Deciding which acts to include on Verso’s first compilation was “decided by committee,” Toller said, among Verso’s staff of himself, Bell, and David Bibbey, Verso’s video studios manager and engineer. Toller pitched several New Haven bands he’d seen live and “pitched to the team, and they gave the green light,” he said.
“I’m a part of this music scene. I’m around here and see what’s going on, and it’s just so inspiring. It was obvious for me for this record to have a New Haven connection because there’s powerful stuff coming out of here,” Toller said. “Somebody once called New Haven Connecticut’s sand shaker. It’s where all the creatives and weirdos come who aren’t moving to the huge cities, or want something different.” Toller wanted to capture that.

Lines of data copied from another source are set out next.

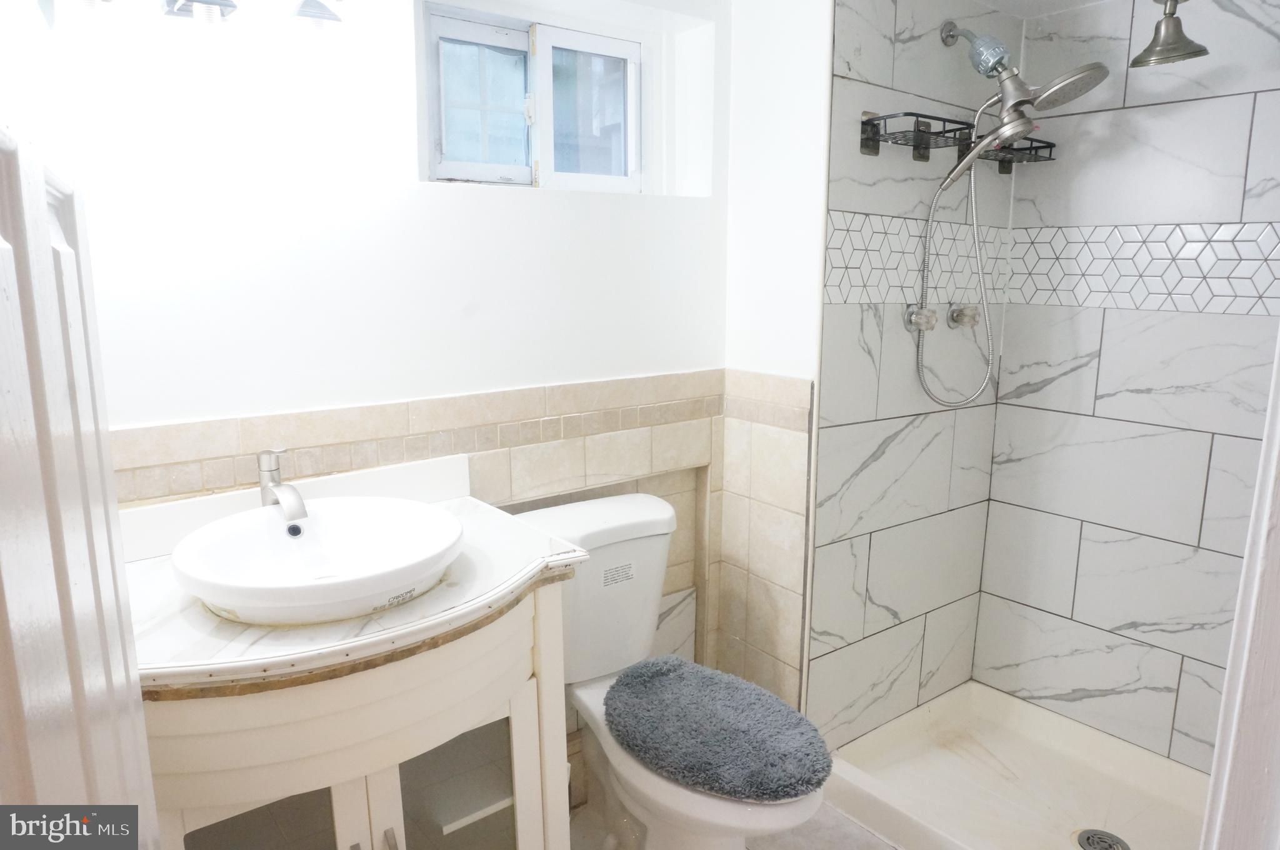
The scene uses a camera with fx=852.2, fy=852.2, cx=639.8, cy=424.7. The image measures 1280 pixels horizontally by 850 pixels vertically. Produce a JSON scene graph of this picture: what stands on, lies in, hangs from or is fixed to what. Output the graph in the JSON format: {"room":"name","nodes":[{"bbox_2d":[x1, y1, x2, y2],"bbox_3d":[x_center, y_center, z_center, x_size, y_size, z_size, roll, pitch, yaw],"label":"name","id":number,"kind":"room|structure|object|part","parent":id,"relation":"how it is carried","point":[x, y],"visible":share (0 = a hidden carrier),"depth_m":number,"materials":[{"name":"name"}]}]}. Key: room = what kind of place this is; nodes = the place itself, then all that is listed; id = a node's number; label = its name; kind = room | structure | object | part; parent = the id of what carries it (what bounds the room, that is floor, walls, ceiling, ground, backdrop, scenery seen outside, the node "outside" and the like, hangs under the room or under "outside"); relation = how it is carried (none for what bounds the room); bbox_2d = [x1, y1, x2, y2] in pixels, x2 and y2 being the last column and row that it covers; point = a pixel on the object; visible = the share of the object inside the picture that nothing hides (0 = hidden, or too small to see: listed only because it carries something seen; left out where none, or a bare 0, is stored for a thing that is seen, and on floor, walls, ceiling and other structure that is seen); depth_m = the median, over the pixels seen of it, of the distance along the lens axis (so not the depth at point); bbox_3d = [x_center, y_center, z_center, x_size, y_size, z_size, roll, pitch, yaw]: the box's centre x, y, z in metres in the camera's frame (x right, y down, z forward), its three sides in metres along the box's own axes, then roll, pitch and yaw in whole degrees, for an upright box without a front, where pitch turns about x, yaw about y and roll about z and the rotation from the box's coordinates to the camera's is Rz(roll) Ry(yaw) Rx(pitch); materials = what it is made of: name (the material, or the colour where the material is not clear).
{"room":"bathroom","nodes":[
{"label":"bathroom","id":0,"kind":"room"},
{"bbox_2d":[43,0,733,736],"bbox_3d":[-0.569,-0.054,1.856,2.089,2.280,0.177,-9,14,-37],"label":"back wall","id":1,"kind":"structure","parent":0,"point":[424,189],"depth_m":1.73,"materials":[{"name":"white paint"}]},
{"bbox_2d":[40,0,343,31],"bbox_3d":[-0.719,-0.728,1.347,0.478,0.176,0.195,-9,14,-37],"label":"vanity light","id":2,"kind":"object","parent":1,"relation":"attached to","point":[199,0],"visible":0.99,"depth_m":1.40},
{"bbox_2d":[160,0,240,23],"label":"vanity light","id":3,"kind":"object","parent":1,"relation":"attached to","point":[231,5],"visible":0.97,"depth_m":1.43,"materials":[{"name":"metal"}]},
{"bbox_2d":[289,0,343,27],"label":"light fixture","id":4,"kind":"object","parent":1,"relation":"attached to","point":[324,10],"visible":0.96,"depth_m":1.46,"materials":[{"name":"metal"}]},
{"bbox_2d":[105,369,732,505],"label":"tile backsplash","id":5,"kind":"object","parent":1,"relation":"attached to","point":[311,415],"visible":0.66,"depth_m":1.78,"materials":[{"name":"beige tile"}]},
{"bbox_2d":[421,2,643,193],"bbox_3d":[-0.246,-0.758,2.082,0.653,0.415,0.093,-9,14,-37],"label":"window","id":6,"kind":"structure","parent":1,"relation":"in","point":[502,167],"depth_m":2.07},
{"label":"pane","id":7,"kind":"part","parent":6,"relation":"part of","materials":[{"name":"glass"}]},
{"bbox_3d":[-0.139,-0.775,2.175,0.280,0.350,0.060,-9,14,-37],"label":"pane","id":8,"kind":"part","parent":6,"relation":"part of","materials":[{"name":"glass"}]},
{"bbox_2d":[567,800,899,849],"bbox_3d":[0.333,1.226,1.372,3.077,0.084,2.183,-9,14,-37],"label":"floor","id":9,"kind":"structure","parent":0,"point":[877,841],"depth_m":2.15,"materials":[{"name":"tile"}]},
{"bbox_2d":[0,122,159,846],"bbox_3d":[-0.440,0.304,0.660,0.117,1.982,0.776,-6,12,-28],"label":"door","id":10,"kind":"structure","parent":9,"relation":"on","point":[46,254],"depth_m":0.65,"materials":[{"name":"white paint"}]},
{"bbox_2d":[141,581,574,849],"bbox_3d":[-0.549,0.729,1.508,0.797,0.861,0.580,-9,14,-37],"label":"vanity cabinet","id":11,"kind":"object","parent":9,"relation":"on","point":[377,826],"visible":0.61,"depth_m":1.32,"materials":[{"name":"paint"}]},
{"bbox_3d":[-0.572,0.785,1.316,0.222,0.558,0.053,-9,14,-37],"label":"cabinet door","id":12,"kind":"part","parent":11,"relation":"part of","materials":[{"name":"white glass"}]},
{"bbox_2d":[113,454,584,697],"bbox_3d":[-0.553,0.231,1.460,0.769,0.115,0.642,-9,14,-37],"label":"countertop","id":13,"kind":"structure","parent":11,"relation":"on","point":[151,561],"depth_m":1.33,"materials":[{"name":"white stone"}]},
{"bbox_2d":[256,446,308,525],"bbox_3d":[-0.640,0.115,1.512,0.058,0.151,0.160,-9,14,-37],"label":"faucet","id":14,"kind":"object","parent":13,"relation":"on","point":[294,504],"visible":0.97,"depth_m":1.51,"materials":[{"name":"silver metal"}]},
{"bbox_2d":[172,496,465,626],"bbox_3d":[-0.513,0.230,1.413,0.456,0.118,0.447,-9,14,-37],"label":"vessel sink","id":15,"kind":"object","parent":13,"relation":"on","point":[344,529],"visible":0.97,"depth_m":1.43,"materials":[{"name":"white ceramic"}]},
{"bbox_3d":[-0.408,0.714,1.406,0.016,0.127,0.027,-9,14,-37],"label":"cabinet handle","id":16,"kind":"part","parent":11,"relation":"part of","materials":[{"name":"silver metal"}]},
{"bbox_3d":[-0.320,0.783,1.539,0.215,0.511,0.059,-9,14,-37],"label":"glass door","id":17,"kind":"part","parent":11,"relation":"part of","materials":[{"name":"glass"}]},
{"bbox_2d":[506,488,828,849],"bbox_3d":[0.055,0.657,1.916,0.457,0.829,0.818,-9,14,-37],"label":"toilet","id":18,"kind":"object","parent":9,"relation":"on","point":[592,516],"visible":0.67,"depth_m":1.94,"materials":[{"name":"white ceramic"}]},
{"bbox_2d":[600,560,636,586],"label":"label sticker","id":19,"kind":"object","parent":18,"relation":"attached to","point":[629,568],"visible":0.97,"depth_m":1.98,"materials":[{"name":"white paper"}]},
{"bbox_2d":[600,655,832,802],"bbox_3d":[0.139,0.633,1.831,0.364,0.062,0.530,-9,14,-37],"label":"toilet lid cover","id":20,"kind":"object","parent":18,"relation":"on","point":[645,680],"visible":0.99,"depth_m":1.75,"materials":[{"name":"grey fabric"}]},
{"bbox_2d":[818,680,1214,849],"bbox_3d":[1.080,0.991,2.057,0.790,0.105,1.158,-9,14,-37],"label":"shower pan","id":21,"kind":"object","parent":9,"relation":"on","point":[937,714],"visible":0.85,"depth_m":2.27,"materials":[{"name":"white plastic"}]},
{"bbox_2d":[1074,827,1129,849],"bbox_3d":[1.104,1.008,2.034,0.112,0.009,0.110,-9,14,-37],"label":"shower drain","id":22,"kind":"object","parent":21,"relation":"in","point":[1110,846],"visible":0.98,"depth_m":2.05,"materials":[{"name":"silver metal"}]},
{"bbox_2d":[1199,330,1279,849],"bbox_3d":[0.731,0.254,0.844,0.693,1.999,0.220,-9,14,-37],"label":"door frame","id":23,"kind":"structure","parent":9,"relation":"on","point":[1243,583],"depth_m":1.02,"materials":[{"name":"white paint"}]},
{"bbox_2d":[720,0,831,725],"bbox_3d":[0.384,-0.155,2.286,0.114,2.246,0.457,-9,14,-37],"label":"partition wall","id":24,"kind":"structure","parent":0,"point":[802,100],"depth_m":2.19,"materials":[{"name":"white paint"}]},
{"bbox_2d":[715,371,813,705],"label":"tile wainscot","id":25,"kind":"object","parent":24,"relation":"attached to","point":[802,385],"visible":0.77,"depth_m":2.29,"materials":[{"name":"beige tile"}]},
{"bbox_2d":[808,0,1013,748],"bbox_3d":[0.745,-0.117,2.395,0.868,2.205,0.107,-9,14,-37],"label":"shower side wall","id":26,"kind":"structure","parent":0,"point":[845,194],"depth_m":2.29,"materials":[{"name":"tile"}]},
{"bbox_2d":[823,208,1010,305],"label":"mosaic tile border","id":27,"kind":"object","parent":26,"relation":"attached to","point":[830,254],"visible":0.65,"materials":[{"name":"white tile"}]},
{"bbox_2d":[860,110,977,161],"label":"shower shelf","id":28,"kind":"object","parent":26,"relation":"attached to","point":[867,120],"visible":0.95,"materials":[{"name":"black metal"}]},
{"bbox_2d":[903,305,938,331],"bbox_3d":[0.745,-0.278,2.238,0.071,0.074,0.070,-9,14,-37],"label":"shower valve","id":29,"kind":"object","parent":26,"relation":"attached to","point":[910,315],"visible":0.87,"depth_m":2.23,"materials":[{"name":"silver metal"}]},
{"bbox_2d":[946,303,981,328],"bbox_3d":[0.912,-0.303,2.369,0.075,0.074,0.073,-9,14,-37],"label":"shower valve","id":30,"kind":"object","parent":26,"relation":"attached to","point":[960,310],"visible":0.86,"depth_m":2.35,"materials":[{"name":"silver metal"}]},
{"bbox_2d":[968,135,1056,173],"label":"shower shelf","id":31,"kind":"object","parent":26,"relation":"attached to","point":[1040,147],"visible":0.71,"depth_m":2.30,"materials":[{"name":"black metal"}]},
{"bbox_2d":[938,21,1106,188],"bbox_3d":[0.918,-0.825,2.089,0.216,0.349,0.360,-9,14,-37],"label":"shower head","id":32,"kind":"object","parent":26,"relation":"attached to","point":[1093,68],"visible":0.98,"depth_m":2.04},
{"bbox_2d":[911,95,996,406],"bbox_3d":[0.840,-0.405,2.241,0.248,0.697,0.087,-4,12,-20],"label":"shower hose","id":33,"kind":"object","parent":32,"relation":"hanging from","point":[930,214],"visible":0.95,"depth_m":2.25,"materials":[{"name":"silver metal"}]},
{"bbox_2d":[971,0,1111,18],"bbox_3d":[0.584,-0.976,1.252,2.771,0.101,1.743,-9,14,-37],"label":"ceiling","id":34,"kind":"structure","parent":0,"point":[1060,0],"depth_m":2.29,"materials":[{"name":"white paint"}]},
{"bbox_2d":[973,0,1279,775],"bbox_3d":[1.503,-0.029,2.113,0.111,2.130,1.323,-9,14,-37],"label":"shower back wall","id":35,"kind":"structure","parent":0,"point":[1003,499],"depth_m":2.25,"materials":[{"name":"white tile"}]},
{"bbox_2d":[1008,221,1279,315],"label":"mosaic tile border","id":36,"kind":"object","parent":35,"relation":"attached to","point":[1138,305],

The acts Toller pitched ranged from Daniprobably to Mightmoonchew and Dooley‑O and The Problem with Kids Today, the latter of which gave a raucous performance at the library that, at the time, made Toller wonder “if I’d have a job on Monday,” he said with a laugh. But the library “ate it up,” he said. “If you are authentic and you go hard in your direction, people support it.”
Toller was also thinking about putting Volume One in the “continuum of the great Connecticut compilations that are out there, like It Happened but Nobody Noticed, Dooley-O’s basement tapes, Towers of New London, Don’t Press Your Luck. I wanted to honor that tradition and have it be a snapshot of the last three or four years,” spanning jazz, hip hop, and rock. He “prodded” Mightymoonchew and Dooley‑O to collaborate to make their cut for the record. It just seemed like a “natural fit” to him, and a great way to celebrate the music scene.
As a nonprofit record company, Verso is releasing the album on vinyl and digitally June 3. Toller has done a full round of publicity on Connecticut media outlets. Then, “like the old bluesmen that came before me,” Toller said, he’ll drive across the state with copies of the record in his trunk, seeing if the state’s record stores are interested in selling it. “We have that miraculous Pitchfork article that I can contextualize it with. It’s not just a homemade mixtape. This is a group effort, from the graphic design to the video to the recording, to all the bands’ contributions. It’s from the heart.”
With Neighborhood Music School’s Equitone Records starting up on Audubon Street at the beginning of May, Connecticut can now boast two institutionally supported nonprofit record labels. For Toller, it’s not entirely surprising. The music industry, he said, “is dystopian.” The nonprofit record label is “like the organic farmer’s market movement, probably.” Verso doesn’t have “multimillion-dollar marketing campaigns,” but it is “using the model of the library to better the creative community.”
Toller noted that the title of the record heavily suggested there will be more compilations from Verso. “I’m excited for Volume 23,” he said. The studio is also recording audiobooks, podcasts, and other voice work. At the moment, Toller said, “we are beyond capacity,” which holds promise for other such spaces to exist. More broadly, he sees the record as something of a proof of concept and a “calling card.”
“We want to see other libraries and organizations do this,” Toller said. He has gotten a call from West Hartford’s public library already. “When they actually see it in progress, they say, ‘this should be commonplace.’ ” Toller added that he has to “acknowledge our privilege” — the Westport Library is “in one of the most affluent cities in Connecticut, and that’s why we have the resources that we do. But that’s also why we’re so adamant about sharing, as best we can.”
Verso Records: Volume One is available through Bandcamp and directly through the record label’s website.